Printing key:value pairs from pyDataset?

#    data passed in from user dataset and converted with system.dataset.toPyDataSet()
for row in pyDataset:
    for key, value in row:
        message = 'key: ' + key + ', value: ' + value

doesn't work. Error_Configuration. this is a JSON object! where's the error!?!?

A PyDataset contains PyRows. PyRows are list-like objects, not dictionary-like objects. So you can't unpack it like a tuple.

You probably want something like this You can translate your code into something that works like this:

for row in pyDataset:
    for key, value in zip(pyDataset.columnNames, row):
        message = 'key: ' + key + ', value: ' + value

But let's avoid the XY problem and maybe ask what you're actually trying to do :slight_smile:

1 Like

same as with every data structure: SEE how it's laid out, see the keys and values, see the nesting. just like a simple unpacking of a JSON object or a dict. some of these scripts are making no sense because they are targeting things that don't exist in the dataset in the user's tag. eg. row['visibility'] when there is no such column. and if we change it to isVisible, the actual name, the script breaks. so i want to just see the raw data without all the UI. show me keys, values, and indicies. like this:

    'docs_url': None,
    'download_url': 'UNKNOWN',
    'downloads': {...},
    'home_page': '',
    'keywords': 'sample setuptools development',
    'license': 'MIT',

so now i know thatdocs_url has a value of None, downloads is going to be a dict, and that they aren't zero-based indexed, like a list would be. moreover, i know that keywords comes AFTER downloads, and not before. this is basic, basic stuff in just about any coding language: Py, JS, PHP.

EDIT: your script also fails, btw: cannot concatenate 'unicode' and 'bool'

Default Java and python2 dictionaries are not order-preserving. This creates, along with Perspective's property wrapper quirks, a number of fundamental issues that cause programmers from other disciplines to pull their hair out.

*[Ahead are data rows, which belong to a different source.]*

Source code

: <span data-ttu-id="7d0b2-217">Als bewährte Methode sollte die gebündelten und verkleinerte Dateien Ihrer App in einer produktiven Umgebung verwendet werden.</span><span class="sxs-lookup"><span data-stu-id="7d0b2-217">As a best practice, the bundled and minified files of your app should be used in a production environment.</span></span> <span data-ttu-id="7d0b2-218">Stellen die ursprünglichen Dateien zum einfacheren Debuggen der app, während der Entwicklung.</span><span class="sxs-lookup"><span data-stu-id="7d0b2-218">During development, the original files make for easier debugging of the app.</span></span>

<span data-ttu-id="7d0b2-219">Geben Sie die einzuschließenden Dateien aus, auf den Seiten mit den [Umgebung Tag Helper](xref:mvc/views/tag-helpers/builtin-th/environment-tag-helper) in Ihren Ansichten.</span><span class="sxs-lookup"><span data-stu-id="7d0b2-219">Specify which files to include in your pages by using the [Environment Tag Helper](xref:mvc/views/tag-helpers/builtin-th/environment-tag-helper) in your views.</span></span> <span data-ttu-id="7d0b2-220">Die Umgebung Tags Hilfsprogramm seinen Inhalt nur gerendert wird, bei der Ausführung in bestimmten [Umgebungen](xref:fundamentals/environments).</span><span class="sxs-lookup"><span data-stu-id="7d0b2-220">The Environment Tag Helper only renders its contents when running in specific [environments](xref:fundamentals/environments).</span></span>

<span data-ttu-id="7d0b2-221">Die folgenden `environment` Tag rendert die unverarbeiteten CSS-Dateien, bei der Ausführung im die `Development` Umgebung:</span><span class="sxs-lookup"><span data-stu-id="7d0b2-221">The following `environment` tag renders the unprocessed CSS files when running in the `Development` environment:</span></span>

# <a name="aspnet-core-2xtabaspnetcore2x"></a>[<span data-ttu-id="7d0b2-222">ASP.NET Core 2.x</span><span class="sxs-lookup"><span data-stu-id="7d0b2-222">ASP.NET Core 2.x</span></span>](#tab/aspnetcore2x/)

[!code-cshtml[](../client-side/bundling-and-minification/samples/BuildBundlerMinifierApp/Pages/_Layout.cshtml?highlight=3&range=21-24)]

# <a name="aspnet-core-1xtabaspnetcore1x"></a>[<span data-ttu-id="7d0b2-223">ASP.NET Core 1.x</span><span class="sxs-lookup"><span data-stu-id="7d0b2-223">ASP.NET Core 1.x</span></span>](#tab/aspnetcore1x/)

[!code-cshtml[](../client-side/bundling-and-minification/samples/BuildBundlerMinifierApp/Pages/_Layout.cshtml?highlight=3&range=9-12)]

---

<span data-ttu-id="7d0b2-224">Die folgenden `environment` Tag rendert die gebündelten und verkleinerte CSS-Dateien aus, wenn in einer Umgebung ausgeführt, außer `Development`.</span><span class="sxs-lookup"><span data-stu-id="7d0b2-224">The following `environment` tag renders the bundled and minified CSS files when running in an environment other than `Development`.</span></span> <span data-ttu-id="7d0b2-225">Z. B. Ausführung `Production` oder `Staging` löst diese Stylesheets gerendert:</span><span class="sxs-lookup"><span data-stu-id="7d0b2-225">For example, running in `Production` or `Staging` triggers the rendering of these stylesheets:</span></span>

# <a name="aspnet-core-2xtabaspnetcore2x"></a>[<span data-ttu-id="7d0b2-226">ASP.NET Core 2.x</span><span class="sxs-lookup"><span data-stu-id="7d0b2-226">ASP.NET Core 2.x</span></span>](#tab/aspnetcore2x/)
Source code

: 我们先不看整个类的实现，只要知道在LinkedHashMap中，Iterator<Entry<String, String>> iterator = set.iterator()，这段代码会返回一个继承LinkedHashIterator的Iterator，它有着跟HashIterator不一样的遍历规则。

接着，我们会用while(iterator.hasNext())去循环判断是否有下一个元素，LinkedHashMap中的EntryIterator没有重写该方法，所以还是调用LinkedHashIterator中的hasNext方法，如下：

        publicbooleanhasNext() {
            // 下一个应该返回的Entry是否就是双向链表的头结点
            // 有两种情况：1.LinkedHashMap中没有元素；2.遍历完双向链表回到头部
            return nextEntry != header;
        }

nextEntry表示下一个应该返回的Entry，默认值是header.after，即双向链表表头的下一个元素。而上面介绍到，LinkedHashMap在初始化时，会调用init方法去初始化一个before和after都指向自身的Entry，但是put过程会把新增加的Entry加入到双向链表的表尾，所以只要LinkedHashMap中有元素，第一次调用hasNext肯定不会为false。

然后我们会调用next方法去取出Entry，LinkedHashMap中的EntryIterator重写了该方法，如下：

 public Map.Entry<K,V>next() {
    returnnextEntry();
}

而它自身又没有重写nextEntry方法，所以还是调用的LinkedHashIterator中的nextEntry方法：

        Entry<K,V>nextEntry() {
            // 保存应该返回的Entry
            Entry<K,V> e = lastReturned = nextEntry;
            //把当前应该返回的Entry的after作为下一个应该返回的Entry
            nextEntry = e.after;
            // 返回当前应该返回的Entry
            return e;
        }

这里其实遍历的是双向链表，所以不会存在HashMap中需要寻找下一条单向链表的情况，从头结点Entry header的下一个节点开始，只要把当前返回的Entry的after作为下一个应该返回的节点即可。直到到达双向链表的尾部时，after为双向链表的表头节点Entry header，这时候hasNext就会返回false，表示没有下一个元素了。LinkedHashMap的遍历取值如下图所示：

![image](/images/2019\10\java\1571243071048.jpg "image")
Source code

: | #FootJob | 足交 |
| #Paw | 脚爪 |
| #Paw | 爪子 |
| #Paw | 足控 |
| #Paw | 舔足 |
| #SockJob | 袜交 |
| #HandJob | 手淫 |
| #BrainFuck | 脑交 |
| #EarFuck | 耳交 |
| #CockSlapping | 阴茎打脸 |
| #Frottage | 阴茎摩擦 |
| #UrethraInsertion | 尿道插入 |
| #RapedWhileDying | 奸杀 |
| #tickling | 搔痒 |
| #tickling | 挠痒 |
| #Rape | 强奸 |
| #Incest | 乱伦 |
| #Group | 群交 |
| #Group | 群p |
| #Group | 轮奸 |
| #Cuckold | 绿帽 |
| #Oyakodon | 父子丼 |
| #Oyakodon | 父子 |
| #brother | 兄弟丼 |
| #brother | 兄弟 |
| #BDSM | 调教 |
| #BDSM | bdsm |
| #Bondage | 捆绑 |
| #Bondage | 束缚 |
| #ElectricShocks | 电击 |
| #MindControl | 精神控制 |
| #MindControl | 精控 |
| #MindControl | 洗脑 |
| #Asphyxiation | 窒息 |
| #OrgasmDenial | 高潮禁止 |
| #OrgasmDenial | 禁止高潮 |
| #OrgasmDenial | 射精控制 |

I'm not aware of any learning curve shortcuts for someone on a deadline. Keep asking questions here--we'll keep helping.

Much of what you are struggling with is documented, but the java way, and therefore time-consuming to absorb. :man_shrugging:

1 Like

Well, that's a bog-standard Python error. Using a better formatting construct should help:

for row in pyDataset:
    for key, value in zip(pyDataset.columnNames, row):
        system.perspective.print('key: {}, value: {}'.format(key, value))

Note that this wouldn't work for dicts either, you'd need to use row.items() to extract both the key and values.


wait... Python 2 !?!? how did i not know this? um, yeah. back to unordered everything... oh, wow. ok. that actually explains many other things i thought were odd elsewhere in the project. can't believe i didn't check that sooner.

1 Like

Specifically 2.7, and it's Jython which can sometimes make a difference, like not supporting C extensions (e.g. numpy)

Jython still has not made the leap to v3, mainly because the key motivators for the 2=>3 breaking change aren't such big deals in Jython. Specifically:

  • Jython strings are already internationalized, as they are wrappers for java strings (which are 16-bit wide characters under the hood). Java bytes and byte arrays, used and delivered by java's filesystem and stream libraries, already provide the basis for the distinction between bytes and characters that Python3 introduced.

  • CPython's global interpreter lock doesn't exist in Jython. Jython is fully multithreaded out of the box, and all of the core Python data structures (sequences, mapping types) are built on Java Concurrent collections--a thread-safe foundation. This doesn't mean an algorithm implemented in jython will be thread-safe, but that such algorithms do not suffer the interpreter contention of CPython.

  • CPython's async and await keywords are the stop-gap alternative for full, high-performance multi-threading. Jython doesn't need these, partly because its multi-threading doesn't suck, but mainly because java provides a complete set of functional programming tools that a jython application can leverage. And are preferred, as they will interoperate with native java objects.

On top of that, jython makes interaction with java libraries almost trivially easy. Java types can be imported by name, and java classes are implicitly treated as constructors, python style. When any java object is encapsulated for use by the jython interpreter, it is wrapped in a jython type that automatically recognizes NetBeans-compliant getters and setters, and inserts python property handlers for them. So, any .getSomething() can (and should) be shortened to just .something. Likewise, any .setSomething(rhs) can be written as the statement .something = rhs.

Finally, note that java has high-performance ordered mappings that can (and should) be used in place of python's orderedDict. I tend to use LinkedHashMap for throw-away computations, and apply Collections.synchronizedMap() if I need a thread-safe version.